Instructions:
1 – According to the crypto market weekly preview, how many Sui (SUI) tokens will unlock, and at what time?
2 – Carry on writing the crypto market weekly preview from the point where it stops.

Text segment:
□ □ □ □

This week's preview (6.30-7.6), Trump predicts US-Iran talks; non-farm payrolls to be announced early this week; BTC has been fluctuating at a high level for two months, approaching a turning point!

CN
10 hours ago

This Week's Preview (6.30-7.6), Trump forecasts US-Iran talks; Non-farm payrolls to be announced early this week; BTC high-level fluctuations nearing a turning point window after two months!**

Table of Contents:

  1. Large token unlock data for this week;

  2. Overview of the crypto market, quick read on the weekly performance of popular coins/fund flows in sectors;

  3. Bitcoin spot ETF dynamics;

  4. BTC liquidation map data interpretation;

  5. Key macro events this week and important forecasts and interpretations for the crypto market.

1. Large token unlock data for this week;

Coinank data shows that this week, tokens such as SUI, ENA, and DYDX will experience significant unlocks. The following are the UTC+8 times:

Sui (SUI) will unlock 44 million tokens at 8:00 on July 1, valued at approximately $127 million, accounting for 1.3% of the circulating supply;

Ethena (ENA) will unlock 40.63 million tokens at 15:00 on July 2, valued at approximately $11.29 million, accounting for 0.67% of the circulating supply;

dydx (DYDX) will unlock 4.17 million tokens at 8:00 on July 1, valued at approximately $2.25 million, accounting for 0.56% of the circulating supply;

EigenCloud (EIGEN) will unlock 1.29 million tokens at 23:00 on July 1, valued at approximately $1.57 million, accounting for 0.41% of the circulating supply.

□ □ □ □

Data records:
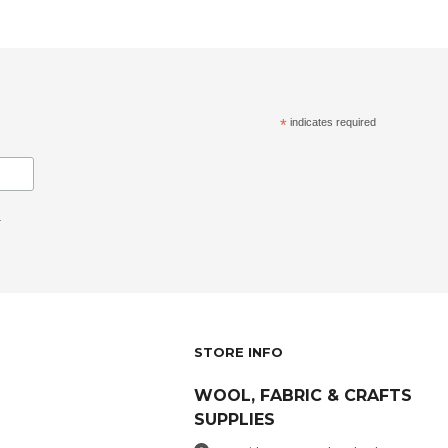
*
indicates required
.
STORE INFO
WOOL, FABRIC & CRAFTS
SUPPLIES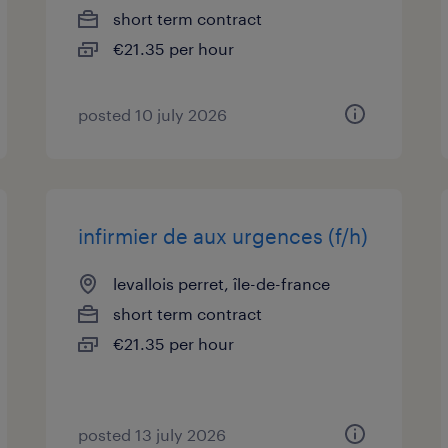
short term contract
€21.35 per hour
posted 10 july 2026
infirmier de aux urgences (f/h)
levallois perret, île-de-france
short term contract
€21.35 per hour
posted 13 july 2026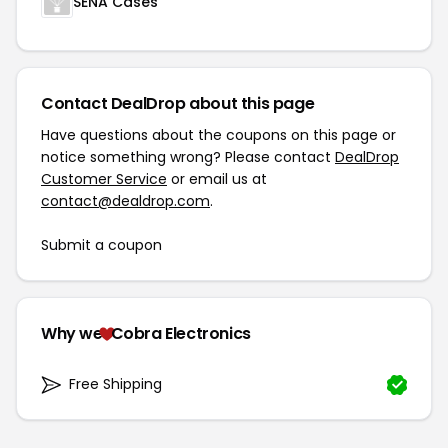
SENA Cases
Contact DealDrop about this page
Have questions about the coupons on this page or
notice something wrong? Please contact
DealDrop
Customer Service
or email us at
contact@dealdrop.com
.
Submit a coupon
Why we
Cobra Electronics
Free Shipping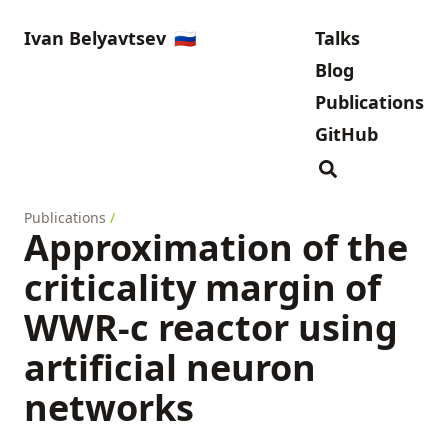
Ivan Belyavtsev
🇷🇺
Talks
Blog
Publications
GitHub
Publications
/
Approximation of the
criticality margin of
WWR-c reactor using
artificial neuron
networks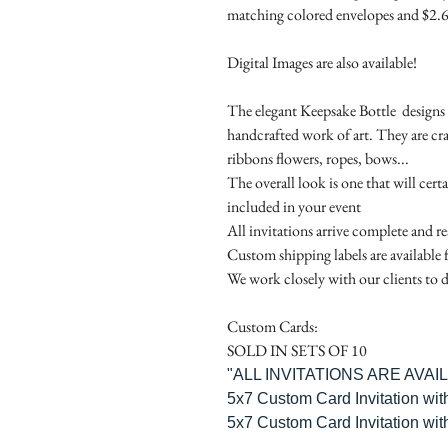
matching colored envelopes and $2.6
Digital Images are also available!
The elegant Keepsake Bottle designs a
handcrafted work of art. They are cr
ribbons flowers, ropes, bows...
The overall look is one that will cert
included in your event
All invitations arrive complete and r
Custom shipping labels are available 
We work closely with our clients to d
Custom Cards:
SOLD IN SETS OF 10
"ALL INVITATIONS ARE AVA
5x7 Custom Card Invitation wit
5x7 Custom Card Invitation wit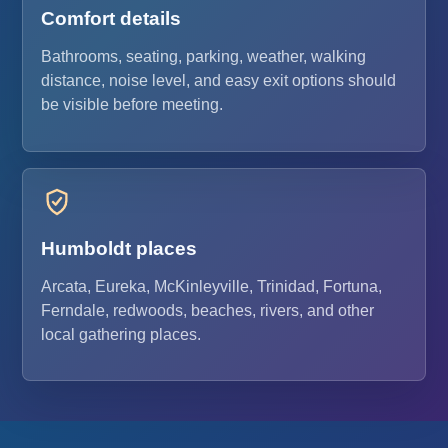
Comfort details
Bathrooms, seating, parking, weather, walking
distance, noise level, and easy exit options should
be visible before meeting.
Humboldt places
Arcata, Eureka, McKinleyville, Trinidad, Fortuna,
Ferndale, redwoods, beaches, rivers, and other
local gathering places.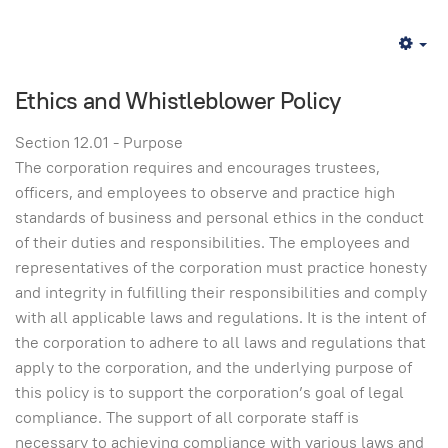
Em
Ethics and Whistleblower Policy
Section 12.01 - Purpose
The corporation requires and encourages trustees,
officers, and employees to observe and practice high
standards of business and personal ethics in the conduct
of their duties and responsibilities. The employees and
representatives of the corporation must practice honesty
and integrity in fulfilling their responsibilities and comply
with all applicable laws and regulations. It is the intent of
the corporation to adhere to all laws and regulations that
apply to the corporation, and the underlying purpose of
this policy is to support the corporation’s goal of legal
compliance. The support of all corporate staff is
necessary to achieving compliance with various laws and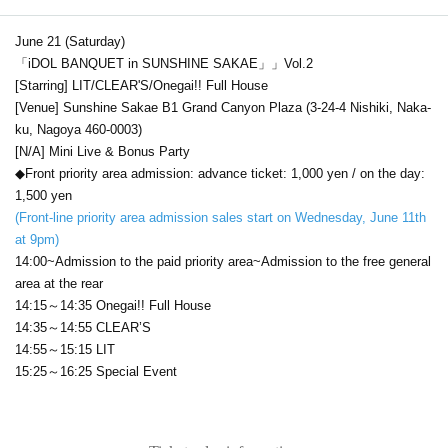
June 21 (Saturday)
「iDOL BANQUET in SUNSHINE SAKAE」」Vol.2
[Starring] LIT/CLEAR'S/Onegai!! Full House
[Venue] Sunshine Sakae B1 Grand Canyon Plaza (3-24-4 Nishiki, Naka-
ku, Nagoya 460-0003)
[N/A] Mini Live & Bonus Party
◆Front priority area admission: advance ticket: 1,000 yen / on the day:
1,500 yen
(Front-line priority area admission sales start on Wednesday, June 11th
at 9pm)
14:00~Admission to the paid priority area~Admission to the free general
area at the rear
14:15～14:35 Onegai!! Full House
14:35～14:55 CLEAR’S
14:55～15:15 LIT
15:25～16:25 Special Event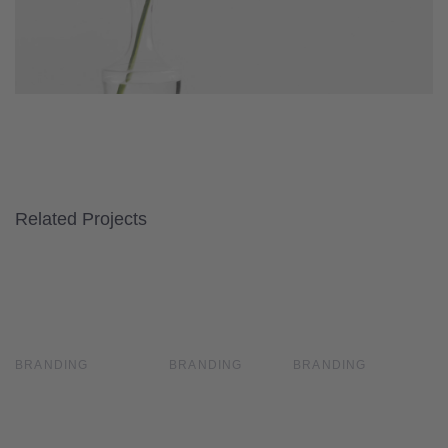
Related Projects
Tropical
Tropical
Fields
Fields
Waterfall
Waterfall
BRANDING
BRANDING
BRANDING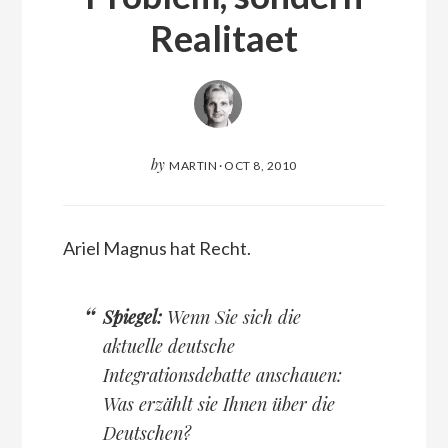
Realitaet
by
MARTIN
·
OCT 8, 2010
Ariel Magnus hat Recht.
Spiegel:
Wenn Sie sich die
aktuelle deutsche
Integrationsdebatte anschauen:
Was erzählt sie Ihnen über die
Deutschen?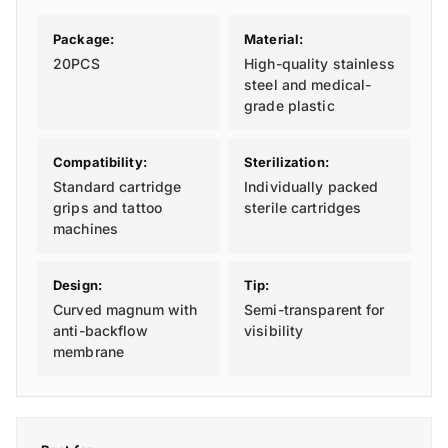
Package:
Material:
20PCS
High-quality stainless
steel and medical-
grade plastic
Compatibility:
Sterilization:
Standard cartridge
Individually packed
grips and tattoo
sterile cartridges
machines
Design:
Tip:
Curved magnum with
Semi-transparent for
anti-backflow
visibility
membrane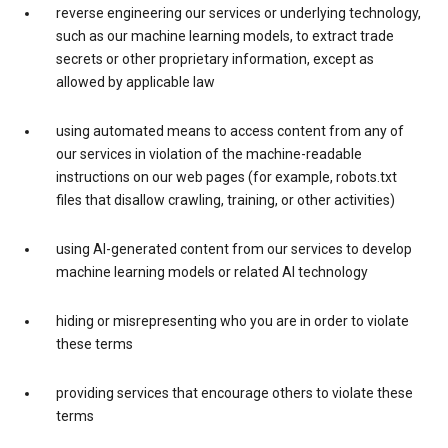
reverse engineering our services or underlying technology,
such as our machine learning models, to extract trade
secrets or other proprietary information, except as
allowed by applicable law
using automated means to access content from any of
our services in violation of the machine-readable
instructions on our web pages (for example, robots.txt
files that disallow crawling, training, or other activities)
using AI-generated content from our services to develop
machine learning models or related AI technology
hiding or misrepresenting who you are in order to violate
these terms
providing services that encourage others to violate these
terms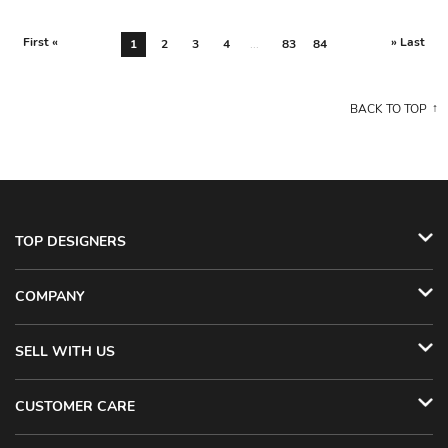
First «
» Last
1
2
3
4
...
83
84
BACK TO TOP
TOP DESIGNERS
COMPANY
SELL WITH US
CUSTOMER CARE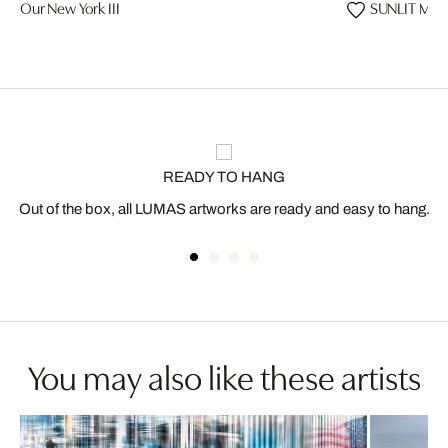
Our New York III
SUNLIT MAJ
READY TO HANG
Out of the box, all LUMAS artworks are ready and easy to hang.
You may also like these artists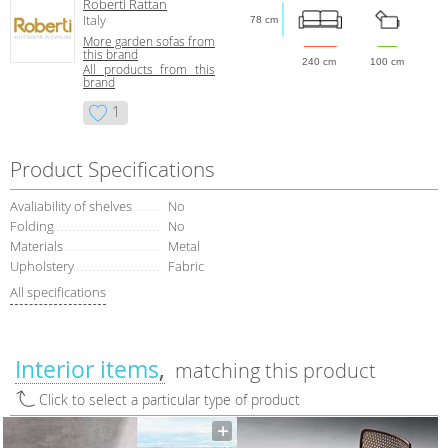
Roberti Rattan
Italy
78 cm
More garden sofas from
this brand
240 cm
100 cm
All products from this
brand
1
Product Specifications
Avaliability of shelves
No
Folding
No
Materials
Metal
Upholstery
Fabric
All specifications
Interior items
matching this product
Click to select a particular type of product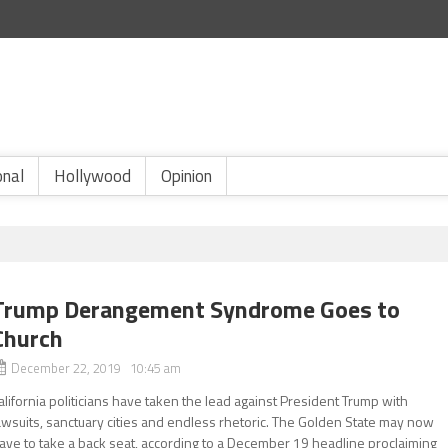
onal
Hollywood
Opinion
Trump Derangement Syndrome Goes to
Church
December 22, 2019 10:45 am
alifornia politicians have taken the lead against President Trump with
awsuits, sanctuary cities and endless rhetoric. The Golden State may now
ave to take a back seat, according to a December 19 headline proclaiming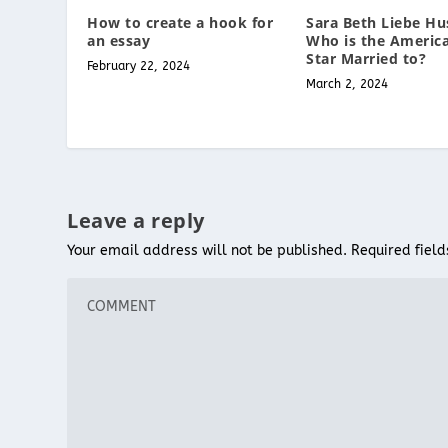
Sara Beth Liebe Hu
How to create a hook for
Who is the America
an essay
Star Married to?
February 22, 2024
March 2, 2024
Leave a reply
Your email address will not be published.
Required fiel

□ □ □ □

Responses to the tasks:
1 – 44 million tokens, at 8:00 on July 1 (UTC+8).

2 –
We believe that the large unlock events for tokens such as SUI, ENA, DYDX, and EIGEN this week, while routine market operations, should be approached with caution regarding their potential impact. Token unlocks are typically seen as bearish factors, as early investors or team members may sell to cash out, increasing market supply and triggering short-term downward price pressure; especially in a high-volatility environment, such events can amplify market sentiment fluctuations, leading to liquidity tightening. However, the unlock ratios this time are generally low, with a maximum of 1.3% and a minimum of 0.41% of the circulating supply. Historical data shows that small unlocks have limited overall market impact, often buffered by project fundamentals or external factors.

As a leader in decentralized derivatives, DYDX has shown strong performance in its independent chain ecosystem, with a high staking rate and a revenue distribution mechanism shifting towards community token holders, which may enhance long-term confidence and partially offset unlock pressure. In contrast, while SUI is positioned as a high-performance public chain, the unlock value is relatively high (approximately $127 million), necessitating attention to market absorption capacity; ENA and EIGEN have smaller unlock scales, and their impact may be weaker. We recommend that investors prioritize examining project technological progress and ecosystem health rather than short-term events. In the current market environment, unlock events may trigger localized volatility, but systemic risks are controllable, and robust projects like DYDX are expected to demonstrate resilience.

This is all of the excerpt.